** WORK TASK **
Start at the first line below and write out everything verbatim except the pictures.

** PROVIDED DATA **
────
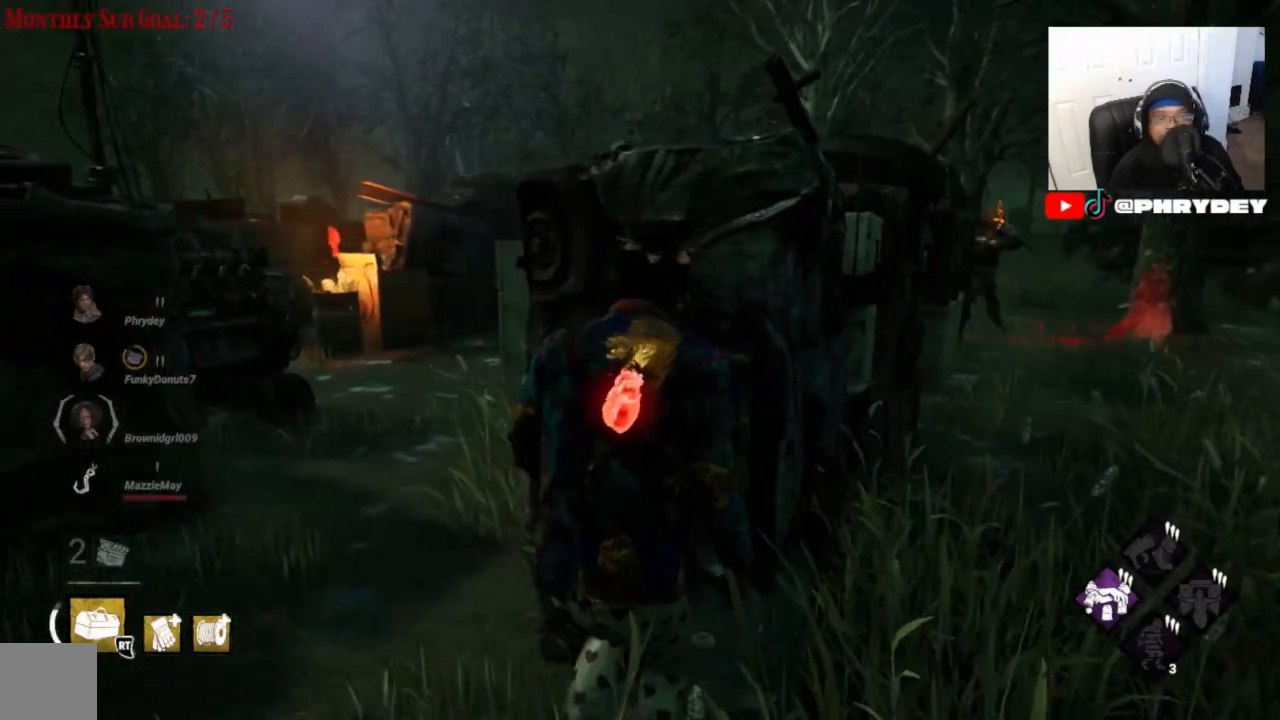
{"buttons": [], "left_stick": "left", "right_stick": "right", "events": [[100, "left_stick", "up-right"], [234, "left_stick", "center"], [400, "left_stick", "left"], [501, "right_stick", "right"]]}
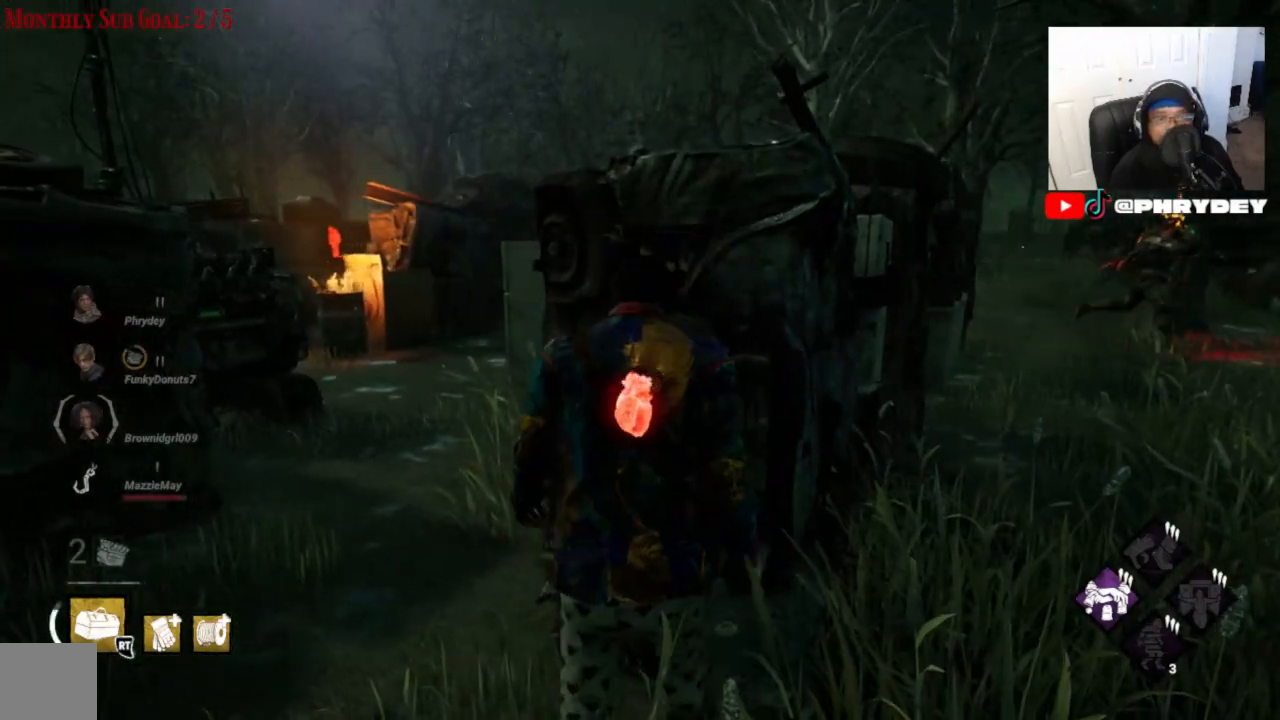
{"buttons": [], "left_stick": "up-left", "right_stick": "down-left", "events": [[233, "left_stick", "up-left"], [433, "right_stick", "center"], [500, "right_stick", "down-left"]]}
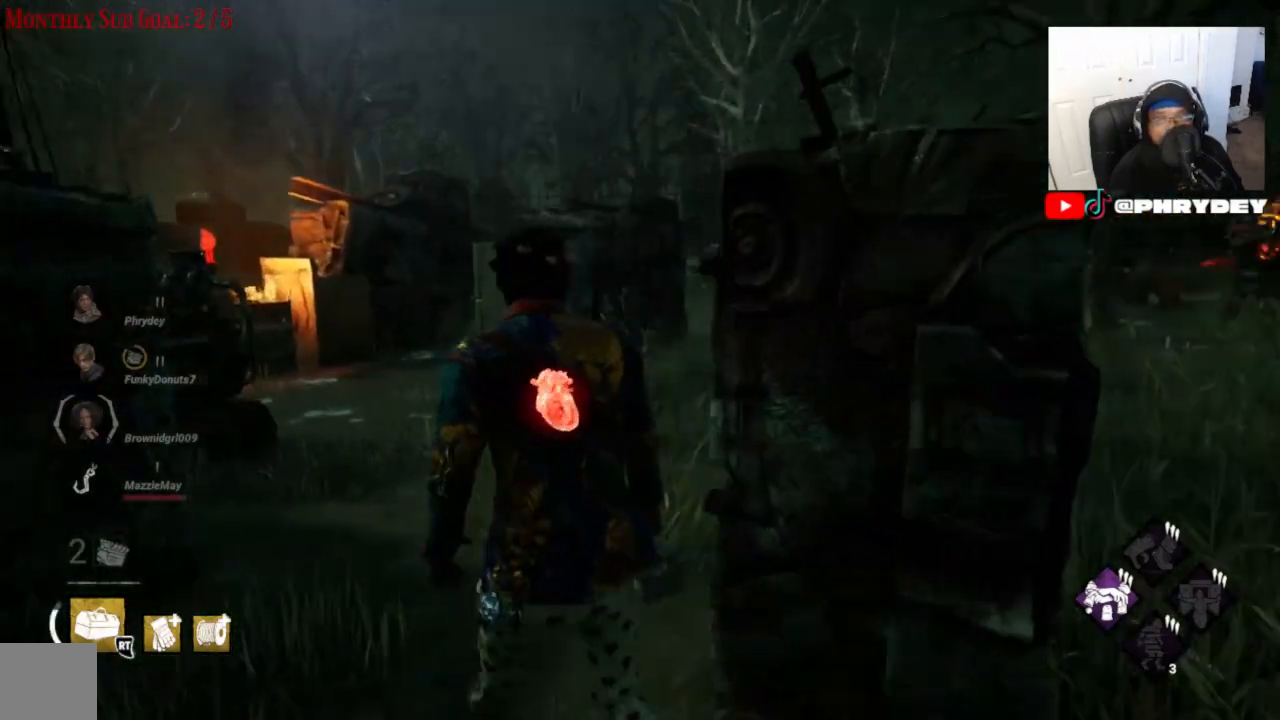
{"buttons": ["L1"], "left_stick": "up", "right_stick": "center", "events": [[167, "L1", "down"], [167, "left_stick", "up"], [167, "right_stick", "up-left"], [234, "right_stick", "center"]]}
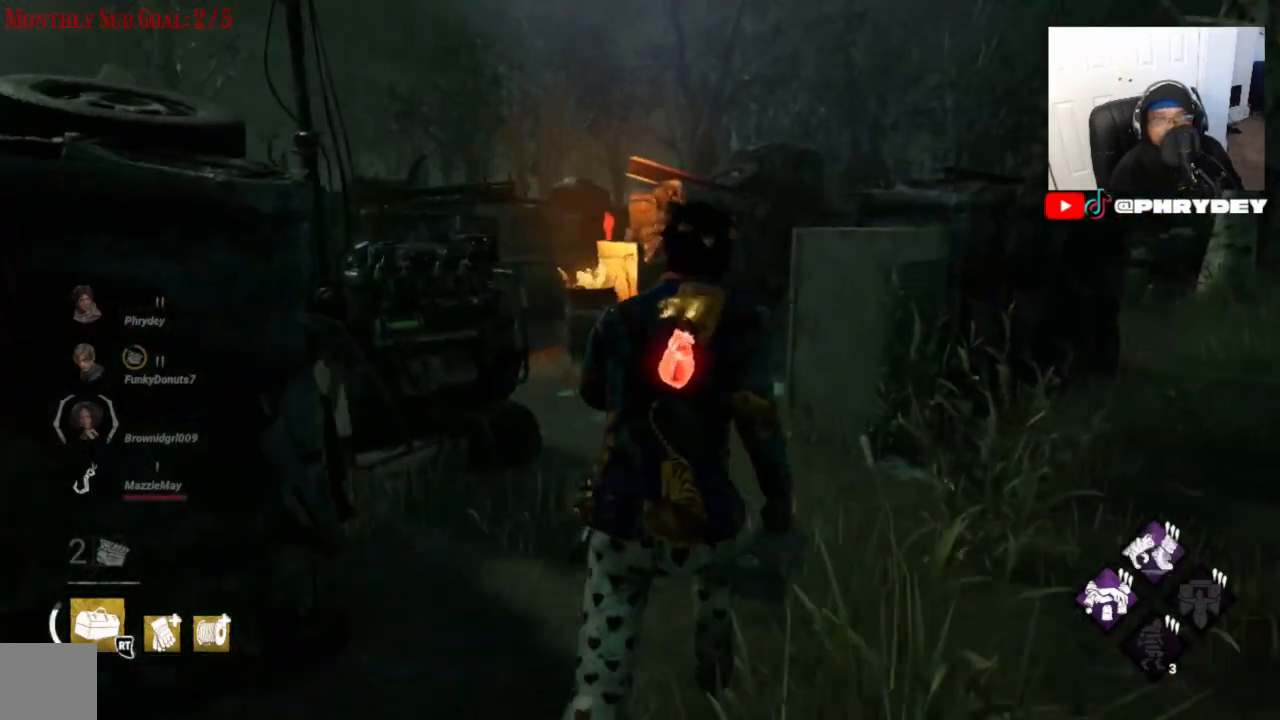
{"buttons": ["L1"], "left_stick": "up-left", "right_stick": "down-left", "events": [[467, "right_stick", "down-left"], [500, "left_stick", "up-left"]]}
────
** FINISHED EXERCISE **
{"buttons": [], "left_stick": "left", "right_stick": "right", "events": [[100, "left_stick", "up-right"], [234, "left_stick", "center"], [400, "left_stick", "left"], [501, "right_stick", "right"]]}
{"buttons": [], "left_stick": "up-left", "right_stick": "down-left", "events": [[233, "left_stick", "up-left"], [433, "right_stick", "center"], [500, "right_stick", "down-left"]]}
{"buttons": ["L1"], "left_stick": "up", "right_stick": "center", "events": [[167, "L1", "down"], [167, "left_stick", "up"], [167, "right_stick", "up-left"], [234, "right_stick", "center"]]}
{"buttons": ["L1"], "left_stick": "up-left", "right_stick": "down-left", "events": [[467, "right_stick", "down-left"], [500, "left_stick", "up-left"]]}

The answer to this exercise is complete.